__SELECTION__:

The maximum total amount of Abated Monthly Installment of Rent abated with respect to the Premises in accordance with the foregoing shall equal $586,684.80. Only Monthly Installment of Rent shall be abated pursuant to this Section, as more
particularly described herein, and all other rent and other costs and charges specified in this Lease, including without limitation, Tenant’s Proportionate Share of Expenses and Taxes, shall remain as due and payable pursuant to the provisions
of this Lease. In the event of a delay in the Scheduled Commencement Date as set forth in the second sentence of Section 2.1 above, each of the rent abatement periods set forth in clauses (a) and (b) above shall be delayed by an equal period of
time.

__JOBS__:
a. What is the maximum total amount of rent that the rent abatement passage allows to be abated for the Premises?
b. State whether each statement agrees with the rent abatement passage, answering yes or no and quoting the deciding words: (i) Tenant’s Proportionate Share of Expenses and Taxes is abated along with the Monthly Installment of Rent. (ii) A delay in the Scheduled Commencement Date delays each rent abatement period by an equal period of time. (iii) Only Monthly Installment of Rent is abated under this Section.
The records that come after this point are separate material, unrelated to the rent abatement passage.

__DATASET RECORDS__:

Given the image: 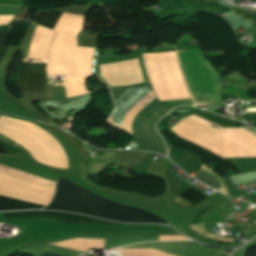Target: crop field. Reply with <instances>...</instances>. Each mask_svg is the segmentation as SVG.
I'll return each mask as SVG.
<instances>
[{
	"instance_id": "11",
	"label": "crop field",
	"mask_w": 256,
	"mask_h": 256,
	"mask_svg": "<svg viewBox=\"0 0 256 256\" xmlns=\"http://www.w3.org/2000/svg\"><path fill=\"white\" fill-rule=\"evenodd\" d=\"M61 12L59 11H42L38 12L35 20L33 21L35 24H39L50 29H53L59 15Z\"/></svg>"
},
{
	"instance_id": "7",
	"label": "crop field",
	"mask_w": 256,
	"mask_h": 256,
	"mask_svg": "<svg viewBox=\"0 0 256 256\" xmlns=\"http://www.w3.org/2000/svg\"><path fill=\"white\" fill-rule=\"evenodd\" d=\"M4 217H52L58 221L67 223H92L100 225H122L119 223H111L101 221L81 215L61 213V212H43V211H23V212H9L4 213Z\"/></svg>"
},
{
	"instance_id": "19",
	"label": "crop field",
	"mask_w": 256,
	"mask_h": 256,
	"mask_svg": "<svg viewBox=\"0 0 256 256\" xmlns=\"http://www.w3.org/2000/svg\"><path fill=\"white\" fill-rule=\"evenodd\" d=\"M43 256H58V255H55V254H51V253H45Z\"/></svg>"
},
{
	"instance_id": "3",
	"label": "crop field",
	"mask_w": 256,
	"mask_h": 256,
	"mask_svg": "<svg viewBox=\"0 0 256 256\" xmlns=\"http://www.w3.org/2000/svg\"><path fill=\"white\" fill-rule=\"evenodd\" d=\"M213 135L222 127L195 115L182 119ZM178 122L170 130L178 137L197 144L222 158L256 157V134L248 128H223L213 136L185 122Z\"/></svg>"
},
{
	"instance_id": "12",
	"label": "crop field",
	"mask_w": 256,
	"mask_h": 256,
	"mask_svg": "<svg viewBox=\"0 0 256 256\" xmlns=\"http://www.w3.org/2000/svg\"><path fill=\"white\" fill-rule=\"evenodd\" d=\"M42 207L43 206L0 197V210L23 209V208H42Z\"/></svg>"
},
{
	"instance_id": "5",
	"label": "crop field",
	"mask_w": 256,
	"mask_h": 256,
	"mask_svg": "<svg viewBox=\"0 0 256 256\" xmlns=\"http://www.w3.org/2000/svg\"><path fill=\"white\" fill-rule=\"evenodd\" d=\"M180 57L193 94H221L222 81L201 49L184 50Z\"/></svg>"
},
{
	"instance_id": "16",
	"label": "crop field",
	"mask_w": 256,
	"mask_h": 256,
	"mask_svg": "<svg viewBox=\"0 0 256 256\" xmlns=\"http://www.w3.org/2000/svg\"><path fill=\"white\" fill-rule=\"evenodd\" d=\"M179 197L183 198L184 200L196 205L197 203L203 201L208 196L204 195L203 193L193 189L188 188L184 192H182Z\"/></svg>"
},
{
	"instance_id": "18",
	"label": "crop field",
	"mask_w": 256,
	"mask_h": 256,
	"mask_svg": "<svg viewBox=\"0 0 256 256\" xmlns=\"http://www.w3.org/2000/svg\"><path fill=\"white\" fill-rule=\"evenodd\" d=\"M172 203L176 204V205H180V206H193L191 204H189L188 202L184 201L181 198H177L175 201H173Z\"/></svg>"
},
{
	"instance_id": "2",
	"label": "crop field",
	"mask_w": 256,
	"mask_h": 256,
	"mask_svg": "<svg viewBox=\"0 0 256 256\" xmlns=\"http://www.w3.org/2000/svg\"><path fill=\"white\" fill-rule=\"evenodd\" d=\"M176 52H162V53H142V57L144 60H153V59H163V58H173ZM140 54H132V55H124L117 57V55L98 57L97 67H96V75L110 88H123V87H131V86H139V85H147L150 84L145 67L142 61ZM142 72H141L140 66ZM123 58H132V59H123ZM114 59H123V60H114ZM105 60H114V61H105ZM100 61L101 62L111 83H124V82H133V81H141V82H133V83H124V84H116L111 85ZM160 66L163 78L165 80L168 92L171 98H184L190 97L185 86L184 80L182 78L181 72L178 67L177 59H163L157 60Z\"/></svg>"
},
{
	"instance_id": "15",
	"label": "crop field",
	"mask_w": 256,
	"mask_h": 256,
	"mask_svg": "<svg viewBox=\"0 0 256 256\" xmlns=\"http://www.w3.org/2000/svg\"><path fill=\"white\" fill-rule=\"evenodd\" d=\"M121 151H107L97 162L93 164L91 174H99V172L107 166Z\"/></svg>"
},
{
	"instance_id": "17",
	"label": "crop field",
	"mask_w": 256,
	"mask_h": 256,
	"mask_svg": "<svg viewBox=\"0 0 256 256\" xmlns=\"http://www.w3.org/2000/svg\"><path fill=\"white\" fill-rule=\"evenodd\" d=\"M9 35H0V59L7 49Z\"/></svg>"
},
{
	"instance_id": "9",
	"label": "crop field",
	"mask_w": 256,
	"mask_h": 256,
	"mask_svg": "<svg viewBox=\"0 0 256 256\" xmlns=\"http://www.w3.org/2000/svg\"><path fill=\"white\" fill-rule=\"evenodd\" d=\"M154 153H138L123 151L112 164L118 165L125 169H131L143 163L152 161Z\"/></svg>"
},
{
	"instance_id": "1",
	"label": "crop field",
	"mask_w": 256,
	"mask_h": 256,
	"mask_svg": "<svg viewBox=\"0 0 256 256\" xmlns=\"http://www.w3.org/2000/svg\"><path fill=\"white\" fill-rule=\"evenodd\" d=\"M130 88L111 90L114 102ZM155 97L149 86L131 88L116 102L121 103L111 114L109 121L131 134V122L135 113ZM172 107L154 98L140 111L132 122V134L141 150L155 151L166 155L165 147L154 129V124Z\"/></svg>"
},
{
	"instance_id": "6",
	"label": "crop field",
	"mask_w": 256,
	"mask_h": 256,
	"mask_svg": "<svg viewBox=\"0 0 256 256\" xmlns=\"http://www.w3.org/2000/svg\"><path fill=\"white\" fill-rule=\"evenodd\" d=\"M16 79V88L22 91L42 92L46 83V64L25 63Z\"/></svg>"
},
{
	"instance_id": "8",
	"label": "crop field",
	"mask_w": 256,
	"mask_h": 256,
	"mask_svg": "<svg viewBox=\"0 0 256 256\" xmlns=\"http://www.w3.org/2000/svg\"><path fill=\"white\" fill-rule=\"evenodd\" d=\"M168 156L188 174H190L200 165L203 164V162L198 158V156L193 155L187 151H183L172 147L169 151Z\"/></svg>"
},
{
	"instance_id": "13",
	"label": "crop field",
	"mask_w": 256,
	"mask_h": 256,
	"mask_svg": "<svg viewBox=\"0 0 256 256\" xmlns=\"http://www.w3.org/2000/svg\"><path fill=\"white\" fill-rule=\"evenodd\" d=\"M174 165L169 166L168 168ZM167 168V169H168ZM166 169V179L168 184L175 195H179L182 191H184L187 187H189L185 182L179 179L177 176L172 174L170 171Z\"/></svg>"
},
{
	"instance_id": "10",
	"label": "crop field",
	"mask_w": 256,
	"mask_h": 256,
	"mask_svg": "<svg viewBox=\"0 0 256 256\" xmlns=\"http://www.w3.org/2000/svg\"><path fill=\"white\" fill-rule=\"evenodd\" d=\"M196 179L199 181L207 184L208 186L216 189L217 191L228 195L227 189L222 181L218 176H216L208 167L205 165L201 166Z\"/></svg>"
},
{
	"instance_id": "21",
	"label": "crop field",
	"mask_w": 256,
	"mask_h": 256,
	"mask_svg": "<svg viewBox=\"0 0 256 256\" xmlns=\"http://www.w3.org/2000/svg\"><path fill=\"white\" fill-rule=\"evenodd\" d=\"M253 1H256V0H253Z\"/></svg>"
},
{
	"instance_id": "4",
	"label": "crop field",
	"mask_w": 256,
	"mask_h": 256,
	"mask_svg": "<svg viewBox=\"0 0 256 256\" xmlns=\"http://www.w3.org/2000/svg\"><path fill=\"white\" fill-rule=\"evenodd\" d=\"M57 186L65 190L71 191L88 199L94 200L101 204L116 208L118 210L130 213L136 217H139L148 222L154 223H165L161 218L137 208L128 207L108 199L102 198L91 192H88L76 184L64 180L59 177ZM56 187V193L53 197L52 202L44 209H60L65 211L81 212L97 216L100 218L120 220V221H130V222H145L139 218H136L130 214L115 210L113 208L101 205L94 201L88 200L71 192L65 191Z\"/></svg>"
},
{
	"instance_id": "20",
	"label": "crop field",
	"mask_w": 256,
	"mask_h": 256,
	"mask_svg": "<svg viewBox=\"0 0 256 256\" xmlns=\"http://www.w3.org/2000/svg\"><path fill=\"white\" fill-rule=\"evenodd\" d=\"M245 116H256V113L245 114Z\"/></svg>"
},
{
	"instance_id": "14",
	"label": "crop field",
	"mask_w": 256,
	"mask_h": 256,
	"mask_svg": "<svg viewBox=\"0 0 256 256\" xmlns=\"http://www.w3.org/2000/svg\"><path fill=\"white\" fill-rule=\"evenodd\" d=\"M84 95L80 97L68 98L60 101L47 102L46 105L56 108L57 110L53 111L56 116L61 119L64 117V112L61 107L71 105L80 101H83Z\"/></svg>"
}]
</instances>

__SOLUTIONS TO THE PROBLEMS__:
a. $586,684.80

b.
(i) No: "all other rent and other costs and charges specified in this Lease, including without limitation, Tenant’s Proportionate Share of Expenses and Taxes, shall remain as due and payable"
(ii) Yes: "each of the rent abatement periods set forth in clauses (a) and (b) above shall be delayed by an equal period of time"
(iii) Yes: "Only Monthly Installment of Rent shall be abated pursuant to this Section"